● THE INPUT:
━━━━━━━━━━
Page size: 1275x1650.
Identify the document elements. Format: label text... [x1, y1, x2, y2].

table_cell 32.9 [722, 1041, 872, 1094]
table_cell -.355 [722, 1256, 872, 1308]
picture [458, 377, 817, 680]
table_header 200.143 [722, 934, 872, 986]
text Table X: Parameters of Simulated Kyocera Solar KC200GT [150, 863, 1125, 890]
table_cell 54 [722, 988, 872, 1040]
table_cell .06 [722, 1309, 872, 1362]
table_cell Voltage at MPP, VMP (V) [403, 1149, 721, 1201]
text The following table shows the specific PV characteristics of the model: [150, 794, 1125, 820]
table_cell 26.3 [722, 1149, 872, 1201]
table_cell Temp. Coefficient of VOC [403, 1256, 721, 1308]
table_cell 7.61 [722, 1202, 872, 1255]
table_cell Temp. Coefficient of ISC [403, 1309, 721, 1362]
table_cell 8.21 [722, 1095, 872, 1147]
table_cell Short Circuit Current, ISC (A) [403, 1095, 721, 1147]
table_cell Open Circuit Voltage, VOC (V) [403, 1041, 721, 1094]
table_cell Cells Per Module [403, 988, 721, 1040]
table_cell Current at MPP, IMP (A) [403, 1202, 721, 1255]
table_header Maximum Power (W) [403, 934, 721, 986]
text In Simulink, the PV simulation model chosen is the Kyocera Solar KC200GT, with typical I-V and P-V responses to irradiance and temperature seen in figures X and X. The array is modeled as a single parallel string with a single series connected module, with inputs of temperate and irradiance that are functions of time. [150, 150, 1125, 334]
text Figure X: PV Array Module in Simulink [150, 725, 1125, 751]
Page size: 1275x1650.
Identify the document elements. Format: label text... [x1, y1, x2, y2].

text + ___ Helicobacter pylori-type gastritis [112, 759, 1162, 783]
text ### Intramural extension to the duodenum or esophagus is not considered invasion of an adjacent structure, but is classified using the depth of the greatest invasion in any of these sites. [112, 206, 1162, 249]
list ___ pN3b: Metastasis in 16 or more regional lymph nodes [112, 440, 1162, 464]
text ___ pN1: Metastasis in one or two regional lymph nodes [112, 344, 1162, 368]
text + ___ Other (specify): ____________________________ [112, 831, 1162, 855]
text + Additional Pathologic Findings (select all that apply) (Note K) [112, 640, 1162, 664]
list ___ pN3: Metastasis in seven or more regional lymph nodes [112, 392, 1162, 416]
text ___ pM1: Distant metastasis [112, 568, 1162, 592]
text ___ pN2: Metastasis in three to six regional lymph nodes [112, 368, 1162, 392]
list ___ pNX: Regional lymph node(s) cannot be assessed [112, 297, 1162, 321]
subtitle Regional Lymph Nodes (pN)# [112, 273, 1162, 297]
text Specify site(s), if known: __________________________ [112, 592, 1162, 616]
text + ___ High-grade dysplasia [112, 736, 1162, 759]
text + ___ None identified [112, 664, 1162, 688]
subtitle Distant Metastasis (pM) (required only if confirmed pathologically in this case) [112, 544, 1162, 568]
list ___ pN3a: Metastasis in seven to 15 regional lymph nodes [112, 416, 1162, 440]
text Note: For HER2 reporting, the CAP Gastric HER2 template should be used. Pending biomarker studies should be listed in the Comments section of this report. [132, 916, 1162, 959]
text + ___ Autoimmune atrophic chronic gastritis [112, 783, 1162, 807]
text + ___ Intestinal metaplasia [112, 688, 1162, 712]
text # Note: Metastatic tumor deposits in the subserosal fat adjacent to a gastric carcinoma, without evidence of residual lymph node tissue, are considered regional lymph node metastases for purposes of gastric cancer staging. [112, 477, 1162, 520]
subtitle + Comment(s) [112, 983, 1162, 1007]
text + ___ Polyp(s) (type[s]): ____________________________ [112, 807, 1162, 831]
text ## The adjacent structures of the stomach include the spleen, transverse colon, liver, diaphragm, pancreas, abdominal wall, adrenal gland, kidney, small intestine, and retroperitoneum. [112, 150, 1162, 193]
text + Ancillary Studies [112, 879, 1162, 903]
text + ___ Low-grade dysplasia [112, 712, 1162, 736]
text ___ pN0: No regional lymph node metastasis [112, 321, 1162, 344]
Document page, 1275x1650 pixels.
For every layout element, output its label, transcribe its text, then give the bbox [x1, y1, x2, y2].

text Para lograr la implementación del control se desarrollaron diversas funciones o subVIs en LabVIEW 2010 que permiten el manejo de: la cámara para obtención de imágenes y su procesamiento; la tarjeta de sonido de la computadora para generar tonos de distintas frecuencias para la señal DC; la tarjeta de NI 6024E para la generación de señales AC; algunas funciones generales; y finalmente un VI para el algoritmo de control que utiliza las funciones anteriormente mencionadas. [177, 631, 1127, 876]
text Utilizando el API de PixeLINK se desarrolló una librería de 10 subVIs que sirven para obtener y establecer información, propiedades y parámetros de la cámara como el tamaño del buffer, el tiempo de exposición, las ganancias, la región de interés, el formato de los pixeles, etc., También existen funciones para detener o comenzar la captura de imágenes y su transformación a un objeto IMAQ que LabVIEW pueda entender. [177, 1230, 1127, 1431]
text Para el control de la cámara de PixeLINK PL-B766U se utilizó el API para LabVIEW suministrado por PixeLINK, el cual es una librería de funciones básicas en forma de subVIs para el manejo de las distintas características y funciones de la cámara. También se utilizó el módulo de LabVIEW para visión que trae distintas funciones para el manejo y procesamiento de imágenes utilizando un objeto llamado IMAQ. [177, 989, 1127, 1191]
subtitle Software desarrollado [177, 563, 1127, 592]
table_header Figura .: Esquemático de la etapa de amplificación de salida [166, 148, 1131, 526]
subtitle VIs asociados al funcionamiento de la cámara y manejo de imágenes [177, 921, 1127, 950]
━━━━━━━━━━
● INSTRUCTIONS TO FOLLOW: What is needed here is an exact copy of all the records above.

● EXERCISE OUTPUT:
Page size: 1275x1650.
Identify the document elements. Format: label text... [x1, y1, x2, y2].

table_cell 32.9 [722, 1041, 872, 1094]
table_cell -.355 [722, 1256, 872, 1308]
picture [458, 377, 817, 680]
table_header 200.143 [722, 934, 872, 986]
text Table X: Parameters of Simulated Kyocera Solar KC200GT [150, 863, 1125, 890]
table_cell 54 [722, 988, 872, 1040]
table_cell .06 [722, 1309, 872, 1362]
table_cell Voltage at MPP, VMP (V) [403, 1149, 721, 1201]
text The following table shows the specific PV characteristics of the model: [150, 794, 1125, 820]
table_cell 26.3 [722, 1149, 872, 1201]
table_cell Temp. Coefficient of VOC [403, 1256, 721, 1308]
table_cell 7.61 [722, 1202, 872, 1255]
table_cell Temp. Coefficient of ISC [403, 1309, 721, 1362]
table_cell 8.21 [722, 1095, 872, 1147]
table_cell Short Circuit Current, ISC (A) [403, 1095, 721, 1147]
table_cell Open Circuit Voltage, VOC (V) [403, 1041, 721, 1094]
table_cell Cells Per Module [403, 988, 721, 1040]
table_cell Current at MPP, IMP (A) [403, 1202, 721, 1255]
table_header Maximum Power (W) [403, 934, 721, 986]
text In Simulink, the PV simulation model chosen is the Kyocera Solar KC200GT, with typical I-V and P-V responses to irradiance and temperature seen in figures X and X. The array is modeled as a single parallel string with a single series connected module, with inputs of temperate and irradiance that are functions of time. [150, 150, 1125, 334]
text Figure X: PV Array Module in Simulink [150, 725, 1125, 751]
Page size: 1275x1650.
Identify the document elements. Format: label text... [x1, y1, x2, y2].

text + ___ Helicobacter pylori-type gastritis [112, 759, 1162, 783]
text ### Intramural extension to the duodenum or esophagus is not considered invasion of an adjacent structure, but is classified using the depth of the greatest invasion in any of these sites. [112, 206, 1162, 249]
list ___ pN3b: Metastasis in 16 or more regional lymph nodes [112, 440, 1162, 464]
text ___ pN1: Metastasis in one or two regional lymph nodes [112, 344, 1162, 368]
text + ___ Other (specify): ____________________________ [112, 831, 1162, 855]
text + Additional Pathologic Findings (select all that apply) (Note K) [112, 640, 1162, 664]
list ___ pN3: Metastasis in seven or more regional lymph nodes [112, 392, 1162, 416]
text ___ pM1: Distant metastasis [112, 568, 1162, 592]
text ___ pN2: Metastasis in three to six regional lymph nodes [112, 368, 1162, 392]
list ___ pNX: Regional lymph node(s) cannot be assessed [112, 297, 1162, 321]
subtitle Regional Lymph Nodes (pN)# [112, 273, 1162, 297]
text Specify site(s), if known: __________________________ [112, 592, 1162, 616]
text + ___ High-grade dysplasia [112, 736, 1162, 759]
text + ___ None identified [112, 664, 1162, 688]
subtitle Distant Metastasis (pM) (required only if confirmed pathologically in this case) [112, 544, 1162, 568]
list ___ pN3a: Metastasis in seven to 15 regional lymph nodes [112, 416, 1162, 440]
text Note: For HER2 reporting, the CAP Gastric HER2 template should be used. Pending biomarker studies should be listed in the Comments section of this report. [132, 916, 1162, 959]
text + ___ Autoimmune atrophic chronic gastritis [112, 783, 1162, 807]
text + ___ Intestinal metaplasia [112, 688, 1162, 712]
text # Note: Metastatic tumor deposits in the subserosal fat adjacent to a gastric carcinoma, without evidence of residual lymph node tissue, are considered regional lymph node metastases for purposes of gastric cancer staging. [112, 477, 1162, 520]
subtitle + Comment(s) [112, 983, 1162, 1007]
text + ___ Polyp(s) (type[s]): ____________________________ [112, 807, 1162, 831]
text ## The adjacent structures of the stomach include the spleen, transverse colon, liver, diaphragm, pancreas, abdominal wall, adrenal gland, kidney, small intestine, and retroperitoneum. [112, 150, 1162, 193]
text + Ancillary Studies [112, 879, 1162, 903]
text + ___ Low-grade dysplasia [112, 712, 1162, 736]
text ___ pN0: No regional lymph node metastasis [112, 321, 1162, 344]
Document page, 1275x1650 pixels.
For every layout element, output its label, transcribe its text, then give the bbox [x1, y1, x2, y2].

text Para lograr la implementación del control se desarrollaron diversas funciones o subVIs en LabVIEW 2010 que permiten el manejo de: la cámara para obtención de imágenes y su procesamiento; la tarjeta de sonido de la computadora para generar tonos de distintas frecuencias para la señal DC; la tarjeta de NI 6024E para la generación de señales AC; algunas funciones generales; y finalmente un VI para el algoritmo de control que utiliza las funciones anteriormente mencionadas. [177, 631, 1127, 876]
text Utilizando el API de PixeLINK se desarrolló una librería de 10 subVIs que sirven para obtener y establecer información, propiedades y parámetros de la cámara como el tamaño del buffer, el tiempo de exposición, las ganancias, la región de interés, el formato de los pixeles, etc., También existen funciones para detener o comenzar la captura de imágenes y su transformación a un objeto IMAQ que LabVIEW pueda entender. [177, 1230, 1127, 1431]
text Para el control de la cámara de PixeLINK PL-B766U se utilizó el API para LabVIEW suministrado por PixeLINK, el cual es una librería de funciones básicas en forma de subVIs para el manejo de las distintas características y funciones de la cámara. También se utilizó el módulo de LabVIEW para visión que trae distintas funciones para el manejo y procesamiento de imágenes utilizando un objeto llamado IMAQ. [177, 989, 1127, 1191]
subtitle Software desarrollado [177, 563, 1127, 592]
table_header Figura .: Esquemático de la etapa de amplificación de salida [166, 148, 1131, 526]
subtitle VIs asociados al funcionamiento de la cámara y manejo de imágenes [177, 921, 1127, 950]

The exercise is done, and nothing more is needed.